Additionally, I think it's perverse that Linux users have better
ability to search the external Web via Google than they do to search
the documentation on their own systems.
The disease of which these are symptoms is that the presentation of
Linux documentation is sadly fragmented. Multiple composition formats
are not a bad thing, but having multiple *presentation* formats and
viewers to go with each one of them them just sucks. And the
viewers...if it weren't for man(1) being a Hallowed Unix Tradition,
we'd laugh at it in 2007. And rightly so.
My radical idea is that it's time to shoot man(1), info(1) *and yelp*
through the head and present everything through the user's choice of
web browser, with HTML as a uniform presentation format. Actually,
I'm not quite that radical. We can keep yelp and the other
specialized browsers around as backward-compatibility hacks if we're
clever about it.
I think this plan actually dovetails pretty well with the topic-centered
documentation idea. It doesn't even exclude writing a Shaun's Magic
New Language -- as long as that's rendered to HTML for user viewing.
HTML and its tools have the advantage of being distro-independent and
desktop-independent, too. I'm not just after helping GNOME; I want a
solution that any distro and any desktop can use, and a browser gets
us a long way towards that.
In my view of the infrastructure problem, the big grotty issue is not
"how do we write new documentation?". If SNML just turns into HTML for
presentation, almost all of the Mallard architecture just works. The
big question is, "how do we pull all the legacy stuff into the Web
world?".
I've solved the biggest part of that problem. My program doclifter
lifts manual-page sources to well-structured XML-DocBook. Texinfo
can be translated to XML-DocBook with makeinfo.

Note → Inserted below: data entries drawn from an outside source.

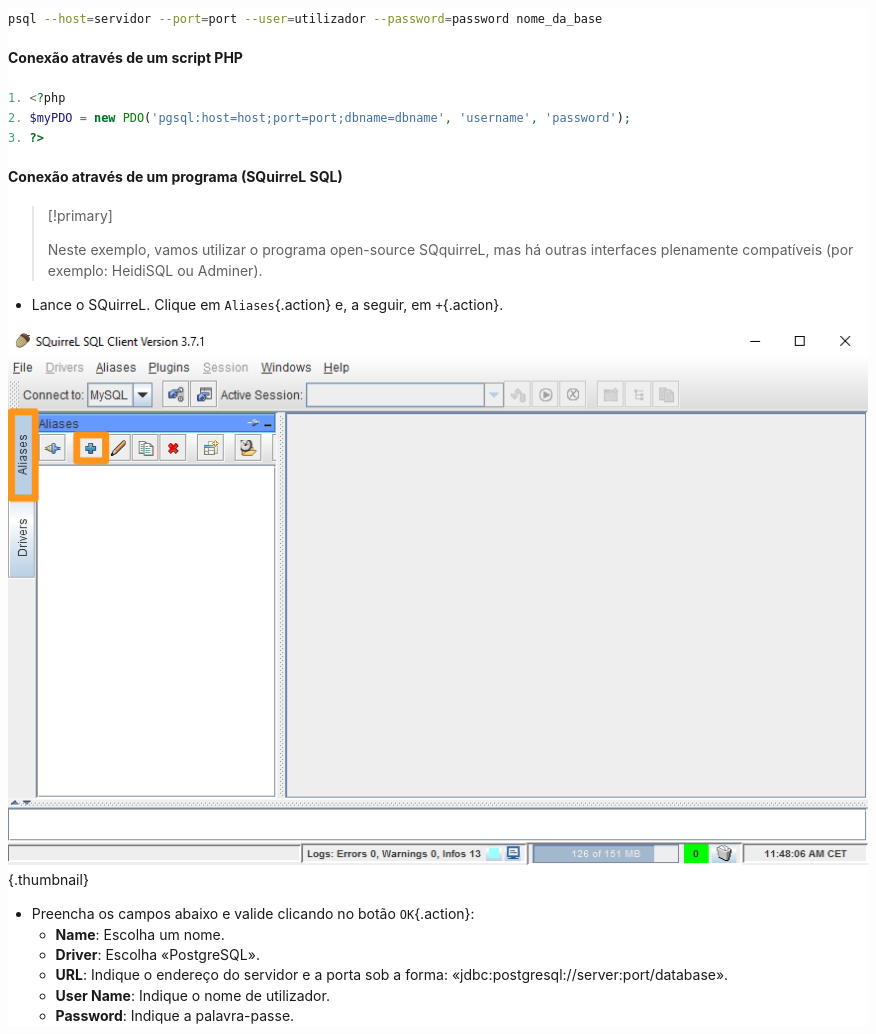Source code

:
 ```bash
psql --host=servidor --port=port --user=utilizador --password=password nome_da_base
```

#### Conexão através de um script PHP

```php
1. <?php
2. $myPDO = new PDO('pgsql:host=host;port=port;dbname=dbname', 'username', 'password');
3. ?>
```

#### Conexão através de um programa (SQuirreL SQL)

> [!primary]
>
> Neste exemplo, vamos utilizar o programa open-source SQquirreL, mas há outras interfaces plenamente compatíveis (por exemplo: HeidiSQL ou Adminer). 

- Lance o SQuirreL. Clique em `Aliases`{.action} e, a seguir, em `+`{.action}.

![lançar SQuirreL SQL](images/1.png){.thumbnail}

- Preencha os campos abaixo e valide clicando no botão `OK`{.action}:
    - **Name**: Escolha um nome.
    - **Driver**: Escolha «PostgreSQL».
    - **URL**: Indique o endereço do servidor e a porta sob a forma: «jdbc:postgresql://server:port/database».
    - **User Name**: Indique o nome de utilizador.
    - **Password**: Indique a palavra-passe.
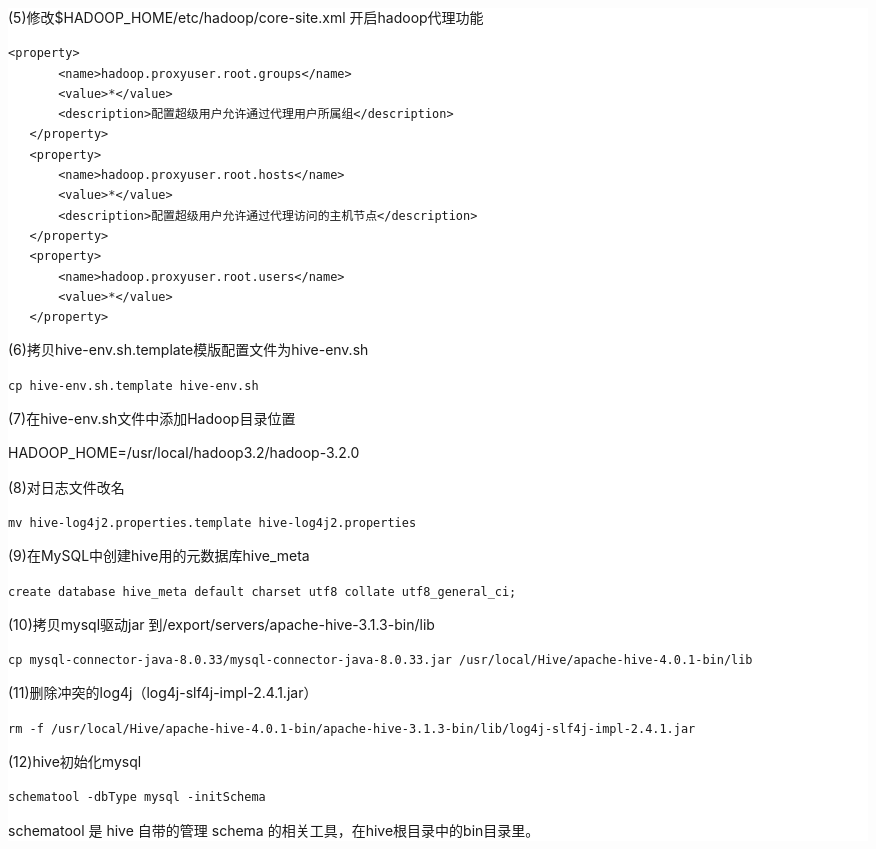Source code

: 
(5)修改$HADOOP_HOME/etc/hadoop/core-site.xml 开启hadoop代理功能

```
<property>
       <name>hadoop.proxyuser.root.groups</name>
       <value>*</value>
       <description>配置超级用户允许通过代理用户所属组</description>
   </property>
   <property>
       <name>hadoop.proxyuser.root.hosts</name>
       <value>*</value>
       <description>配置超级用户允许通过代理访问的主机节点</description>
   </property>
   <property>
       <name>hadoop.proxyuser.root.users</name>
       <value>*</value>
   </property>
```

(6)拷贝hive-env.sh.template模版配置文件为hive-env.sh

```
cp hive-env.sh.template hive-env.sh
```

(7)在hive-env.sh文件中添加Hadoop目录位置

HADOOP_HOME=/usr/local/hadoop3.2/hadoop-3.2.0

(8)对日志文件改名

```
mv hive-log4j2.properties.template hive-log4j2.properties
```

(9)在MySQL中创建hive用的元数据库hive_meta

```
create database hive_meta default charset utf8 collate utf8_general_ci;
```

(10)拷贝mysql驱动jar 到/export/servers/apache-hive-3.1.3-bin/lib

```
cp mysql-connector-java-8.0.33/mysql-connector-java-8.0.33.jar /usr/local/Hive/apache-hive-4.0.1-bin/lib
```

(11)删除冲突的log4j（log4j-slf4j-impl-2.4.1.jar）

```
rm -f /usr/local/Hive/apache-hive-4.0.1-bin/apache-hive-3.1.3-bin/lib/log4j-slf4j-impl-2.4.1.jar
```

(12)hive初始化mysql

```
schematool -dbType mysql -initSchema
```

schematool 是 hive 自带的管理 schema 的相关工具，在hive根目录中的bin目录里。
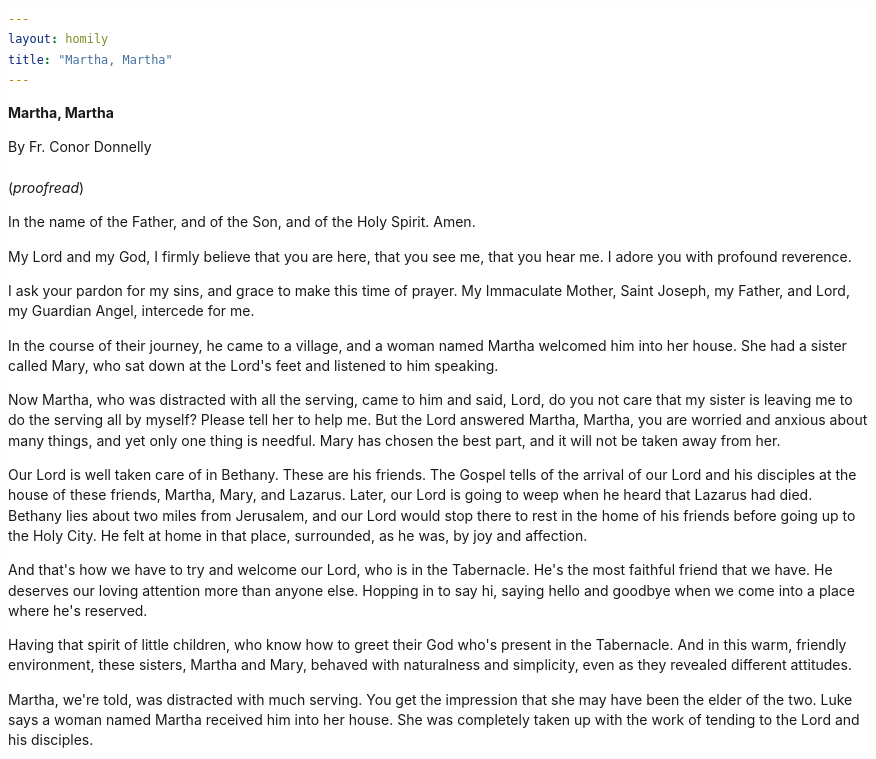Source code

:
 ```yaml
---
layout: homily
title: "Martha, Martha"
---
```


**Martha, Martha**

By Fr. Conor Donnelly\
\
(*proofread*)

In the name of the Father, and of the Son, and of the Holy Spirit. Amen.

My Lord and my God, I firmly believe that you are here, that you see me,
that you hear me. I adore you with profound reverence.

I ask your pardon for my sins, and grace to make this time of prayer. My
Immaculate Mother, Saint Joseph, my Father, and Lord, my Guardian Angel,
intercede for me.

In the course of their journey, he came to a village, and a woman named
Martha welcomed him into her house. She had a sister called Mary, who
sat down at the Lord\'s feet and listened to him speaking.

Now Martha, who was distracted with all the serving, came to him and
said, Lord, do you not care that my sister is leaving me to do the
serving all by myself? Please tell her to help me. But the Lord answered
Martha, Martha, you are worried and anxious about many things, and yet
only one thing is needful. Mary has chosen the best part, and it will
not be taken away from her.

Our Lord is well taken care of in Bethany. These are his friends. The
Gospel tells of the arrival of our Lord and his disciples at the house
of these friends, Martha, Mary, and Lazarus. Later, our Lord is going to
weep when he heard that Lazarus had died. Bethany lies about two miles
from Jerusalem, and our Lord would stop there to rest in the home of his
friends before going up to the Holy City. He felt at home in that place,
surrounded, as he was, by joy and affection.

And that\'s how we have to try and welcome our Lord, who is in the
Tabernacle. He\'s the most faithful friend that we have. He deserves our
loving attention more than anyone else. Hopping in to say hi, saying
hello and goodbye when we come into a place where he\'s reserved.

Having that spirit of little children, who know how to greet their God
who\'s present in the Tabernacle. And in this warm, friendly
environment, these sisters, Martha and Mary, behaved with naturalness
and simplicity, even as they revealed different attitudes.

Martha, we\'re told, was distracted with much serving. You get the
impression that she may have been the elder of the two. Luke says a
woman named Martha received him into her house. She was completely taken
up with the work of tending to the Lord and his disciples.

Shaun's objections
to XML-DocBook as a composition format have some weight, but it
makes a dandy interchange format and is easy to generate HTML from.
The problem I want to focus on is how to build the software that will
check existing documentation such as manual pages into a system database,
automatically lifting it if it's manual pages and rendering to HTML to
be integrated into the local web.
I think I need to understand Scrollkeeper and Spoon better.
Comments and critcism will be welcomed.